Render every line of text in the listing below as a JSON list of strings, one string per line, with blank lines omitted. Leave the pictures out of the answer.

[Opening Information shown section]

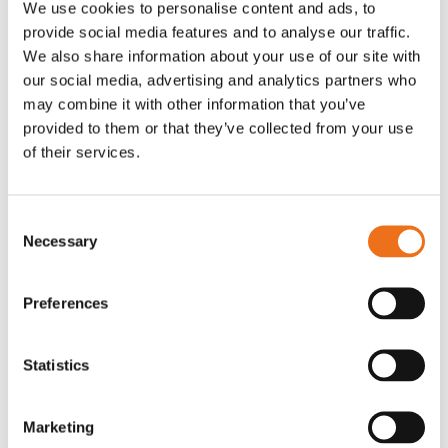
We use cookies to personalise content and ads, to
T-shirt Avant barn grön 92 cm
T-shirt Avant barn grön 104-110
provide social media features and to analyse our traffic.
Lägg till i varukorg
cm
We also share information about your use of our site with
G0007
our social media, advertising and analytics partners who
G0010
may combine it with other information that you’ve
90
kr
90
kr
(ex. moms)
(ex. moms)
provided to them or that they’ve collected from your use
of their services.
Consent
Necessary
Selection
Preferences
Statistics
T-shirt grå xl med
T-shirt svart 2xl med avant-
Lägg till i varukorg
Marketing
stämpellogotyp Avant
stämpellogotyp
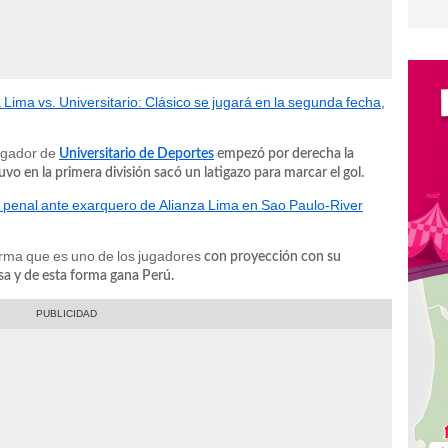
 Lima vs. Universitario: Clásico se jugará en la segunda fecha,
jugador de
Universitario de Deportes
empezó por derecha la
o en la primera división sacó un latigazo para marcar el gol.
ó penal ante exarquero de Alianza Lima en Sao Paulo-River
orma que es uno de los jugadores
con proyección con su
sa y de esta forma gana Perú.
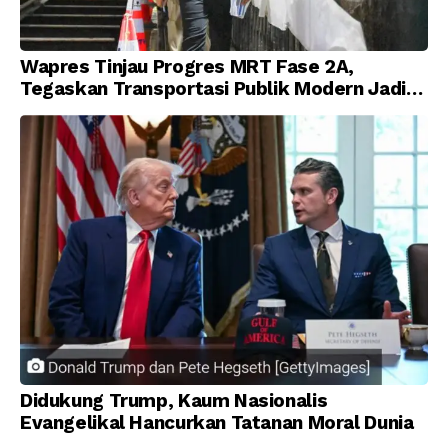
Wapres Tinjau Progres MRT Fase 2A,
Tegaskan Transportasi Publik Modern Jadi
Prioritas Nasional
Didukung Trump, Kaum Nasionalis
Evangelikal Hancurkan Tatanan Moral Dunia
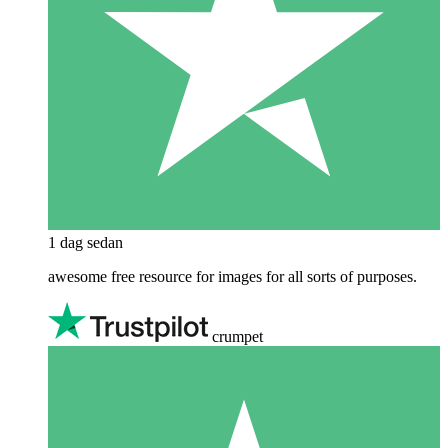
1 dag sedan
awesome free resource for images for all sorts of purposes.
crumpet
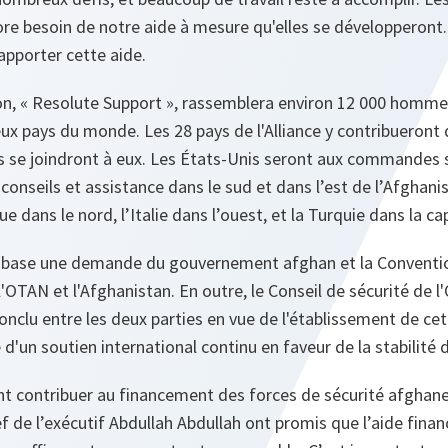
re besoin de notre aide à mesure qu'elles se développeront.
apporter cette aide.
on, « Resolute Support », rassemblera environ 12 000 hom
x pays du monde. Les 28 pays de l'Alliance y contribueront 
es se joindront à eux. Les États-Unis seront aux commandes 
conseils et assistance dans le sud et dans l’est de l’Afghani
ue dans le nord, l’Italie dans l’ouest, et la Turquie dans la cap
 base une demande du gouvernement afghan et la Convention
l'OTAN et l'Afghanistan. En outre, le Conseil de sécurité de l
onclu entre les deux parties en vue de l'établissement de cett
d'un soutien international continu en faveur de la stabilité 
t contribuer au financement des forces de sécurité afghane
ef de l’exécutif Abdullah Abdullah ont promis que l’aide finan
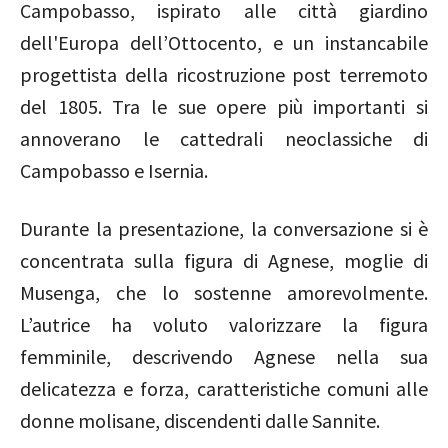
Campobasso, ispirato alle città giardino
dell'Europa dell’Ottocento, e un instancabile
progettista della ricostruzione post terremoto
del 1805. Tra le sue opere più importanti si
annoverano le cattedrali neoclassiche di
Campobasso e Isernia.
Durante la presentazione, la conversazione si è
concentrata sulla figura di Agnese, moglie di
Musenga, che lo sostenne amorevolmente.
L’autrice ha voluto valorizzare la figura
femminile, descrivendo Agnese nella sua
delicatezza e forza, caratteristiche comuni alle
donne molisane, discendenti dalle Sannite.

[Closing Information shown section]

> [Exercise output]:
[
  "We use cookies to personalise content and ads, to",
  "T-shirt Avant barn grön 92 cm",
  "T-shirt Avant barn grön 104-110",
  "provide social media features and to analyse our traffic.",
  "Lägg till i varukorg",
  "cm",
  "We also share information about your use of our site with",
  "G0007",
  "our social media, advertising and analytics partners who",
  "G0010",
  "may combine it with other information that you’ve",
  "90",
  "kr",
  "90",
  "kr",
  "(ex. moms)",
  "(ex. moms)",
  "provided to them or that they’ve collected from your use",
  "of their services.",
  "Consent",
  "Necessary",
  "Selection",
  "Preferences",
  "Statistics",
  "T-shirt grå xl med",
  "T-shirt svart 2xl med avant-",
  "Lägg till i varukorg",
  "Marketing",
  "stämpellogotyp Avant",
  "stämpellogotyp",
  " Lima vs. Universitario: Clásico se jugará en la segunda fecha,",
  "jugador de",
  "Universitario de Deportes",
  "empezó por derecha la",
  "o en la primera división sacó un latigazo para marcar el gol.",
  "ó penal ante exarquero de Alianza Lima en Sao Paulo-River",
  "orma que es uno de los jugadores",
  "con proyección con su",
  "sa y de esta forma gana Perú.",
  "Wapres Tinjau Progres MRT Fase 2A,",
  "Tegaskan Transportasi Publik Modern Jadi",
  "Prioritas Nasional",
  "Didukung Trump, Kaum Nasionalis",
  "Evangelikal Hancurkan Tatanan Moral Dunia",
  "1 dag sedan",
  "awesome free resource for images for all sorts of purposes.",
  "crumpet",
  "re besoin de notre aide à mesure qu'elles se développeront.",
  "apporter cette aide.",
  "on, « Resolute Support », rassemblera environ 12 000 hom",
  "x pays du monde. Les 28 pays de l'Alliance y contribueront ",
  "es se joindront à eux. Les États-Unis seront aux commandes ",
  "conseils et assistance dans le sud et dans l’est de l’Afghani",
  "ue dans le nord, l’Italie dans l’ouest, et la Turquie dans la cap",
  " base une demande du gouvernement afghan et la Convention",
  "l'OTAN et l'Afghanistan. En outre, le Conseil de sécurité de l",
  "onclu entre les deux parties en vue de l'établissement de cett",
  "d'un soutien international continu en faveur de la stabilité ",
  "t contribuer au financement des forces de sécurité afghane",
  "ef de l’exécutif Abdullah Abdullah ont promis que l’aide finan",
  "Campobasso, ispirato alle città giardino",
  "dell'Europa dell’Ottocento, e un instancabile",
  "progettista della ricostruzione post terremoto",
  "del 1805. Tra le sue opere più importanti si",
  "annoverano le cattedrali neoclassiche di",
  "Campobasso e Isernia.",
  "Durante la presentazione, la conversazione si è",
  "concentrata sulla figura di Agnese, moglie di",
  "Musenga, che lo sostenne amorevolmente.",
  "L’autrice ha voluto valorizzare la figura",
  "femminile, descrivendo Agnese nella sua",
  "delicatezza e forza, caratteristiche comuni alle",
  "donne molisane, discendenti dalle Sannite."
]